現在の主力は「護衛艦(Destroyer / Frigate)」だ。これらはイージスシステムや高度なミサイル制御能力を搭載した、いわば「海に浮かぶ精密機器の塊」である。
「船なんだから、名前なんてどっちでもいいだろ?」と思うかもしれない。しかし、この違いは決定的なのだ。
これを混同するということは、IT企業の社長が「AWSのクラウドサーバー」を指して「汎用機(メインフレーム)」と呼んでいるようなものだ。
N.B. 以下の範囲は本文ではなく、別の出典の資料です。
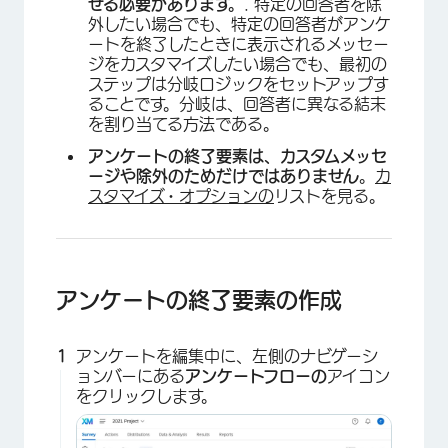
せる必要があります。
. 特定の回答者を除
外したい場合でも、特定の回答者がアンケ
ートを終了したときに表示されるメッセー
ジをカスタマイズしたい場合でも、最初の
ステップは分岐ロジックをセットアップす
ることです。分岐は、回答者に異なる結末
を割り当てる方法である。
アンケートの終了要素は、カスタムメッセ
ージや除外のためだけではありません
。
カ
スタマイズ・オプションの
リストを見る。
×
アンケートの終了要素の作成
アンケートを編集中に、左側のナビゲーシ
ョンバーにある
アンケートフローの
アイコン
をクリックします。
「データを処理する機械なんだから、名前なんてどっちでもいいだろ?」
そう言う社長に、あなたは数百億円規模のDXプロジェクトを任せたいと思うだろうか? アーキテクチャが根本的に違うものを同一視する人間に、適切な指揮は執れない。
2. 「保守=軍事に詳しい」という誤解
ここで一つのパラドックスに気づく。
一般的に「保守派(右派)」は防衛力を重視し、軍事に明るいと思われがちだ。しかし現実は往々にして逆である。
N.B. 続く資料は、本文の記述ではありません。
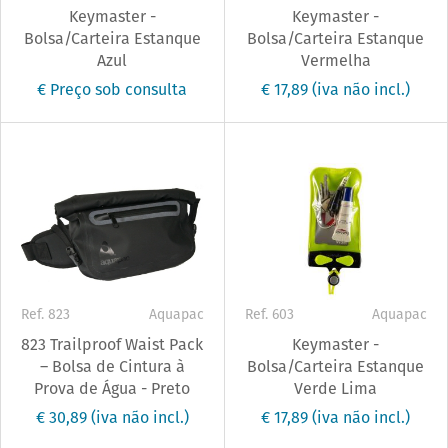
Keymaster -
Keymaster -
Bolsa/Carteira Estanque
Bolsa/Carteira Estanque
Azul
Vermelha
€ Preço sob consulta
€ 17,89
(iva não incl.)
Ref. 823
Aquapac
Ref. 603
Aquapac
823 Trailproof Waist Pack
Keymaster -
– Bolsa de Cintura à
Bolsa/Carteira Estanque
Prova de Água - Preto
Verde Lima
€ 30,89
(iva não incl.)
€ 17,89
(iva não incl.)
一部の保守派にとって、国防とは「国家の威信」や「愛国心」といった精神的・思想的な概念で語られることが多い。
一方で、実際の現代戦は、物理学、通信工学、ロジスティクスが支配する極めて冷徹な「科学の体系」だ。
精神論でミサイルは迎撃できない。
石破元総理はその点、マニアックすぎて別の面倒くささはあったが、少なくとも「兵器のスペック」と「実際の運用」の重要性は理解していた。
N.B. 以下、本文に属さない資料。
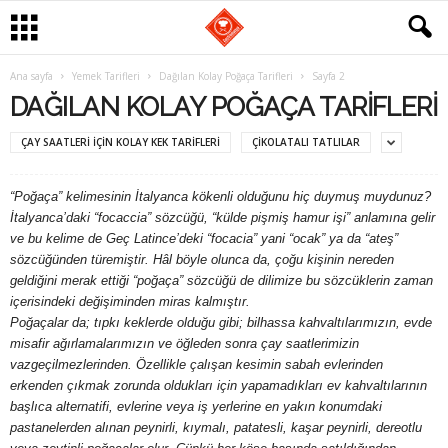
G
Ana sayfa
Yemek Tarifleri
Dağılan Kolay Poğaça Tarifleri
Sayfa 2
DAĞILAN KOLAY POĞAÇA TARIFLERI
a
ÇAY SAATLERI IÇIN KOLAY KEK TARIFLERI
ÇIKOLATALI TATLILAR
s
“Poğaça” kelimesinin İtalyanca kökenli olduğunu hiç duymuş muydunuz?
t
İtalyanca’daki “focaccia” sözcüğü, “külde pişmiş hamur işi” anlamına gelir
ve bu kelime de Geç Latince’deki “focacia” yani “ocak” ya da “ateş”
r
sözcüğünden türemiştir. Hâl böyle olunca da, çoğu kişinin nereden
geldiğini merak ettiği “poğaça” sözcüğü de dilimize bu sözcüklerin zaman
o
içerisindeki değişiminden miras kalmıştır.
Poğaçalar da; tıpkı keklerde olduğu gibi; bilhassa kahvaltılarımızın, evde
m
misafir ağırlamalarımızın ve öğleden sonra çay saatlerimizin
vazgeçilmezlerinden. Özellikle çalışan kesimin sabah evlerinden
a
erkenden çıkmak zorunda oldukları için yapamadıkları ev kahvaltılarının
başlıca alternatifi, evlerine veya iş yerlerine en yakın konumdaki
n
pastanelerden alınan peynirli, kıymalı, patatesli, kaşar peynirli, dereotlu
対して、現在の「戦艦」発言に見え隠れするのは、「軍事というシステム」への理解度の低さだ。勇ましいスローガンばかり気にして、実務的な仕組みに興味がない。これでは現場は疲弊する一方だ。
3. 最高指揮官が招くリスク
私が最も危惧するのは、有事の際の意思決定プロセスだ。
内閣総理大臣は自衛隊の最高指揮官である。現場に「Go」を出すのも、作戦のリスクを評価するのも政治の役割だ。
もし、指揮官の頭の中にあるイメージが「大艦巨砲主義の頑丈な戦艦」で、実際の手札が「高度だが打たれ弱い現代の護衛艦」だった場合、何が起きるか。
- 戦力判断の誤り: 「戦艦ならこれくらい耐えられるだろ」という誤った前提で、防御の薄い現代艦を危険地帯に送り込む。
- 不可能な命令: 現代の戦闘セオリーを無視した、精神論ベースの無茶な命令が下る。
仕様も性能も理解できていない上司の下で働くことほど、現場(自衛隊員)にとって不幸なことはない。そしてその失敗の代償は、ビジネスの赤字などではなく、国民の生命そのものだ。
4. 結論:言葉の端々に表れる「解像度」
「戦艦」というたった一言だが、そこには「現代軍事技術への無関心」が凝縮されているように感じる。
シビリアンコントロール(文民統制)とは、素人が口を出すことではない。政治家が軍事の基礎を理解した上で、適切に統制することだ。
威勢の良い言葉に酔う前に、まずはご自身の認識を昭和初期から令和版へアップデートしていただきたい。
我々国民も、政治家を評価する際、「思想の強さ」だけでなく、「実務能力と知識の深さ」を冷静に見極める必要があるのではないだろうか。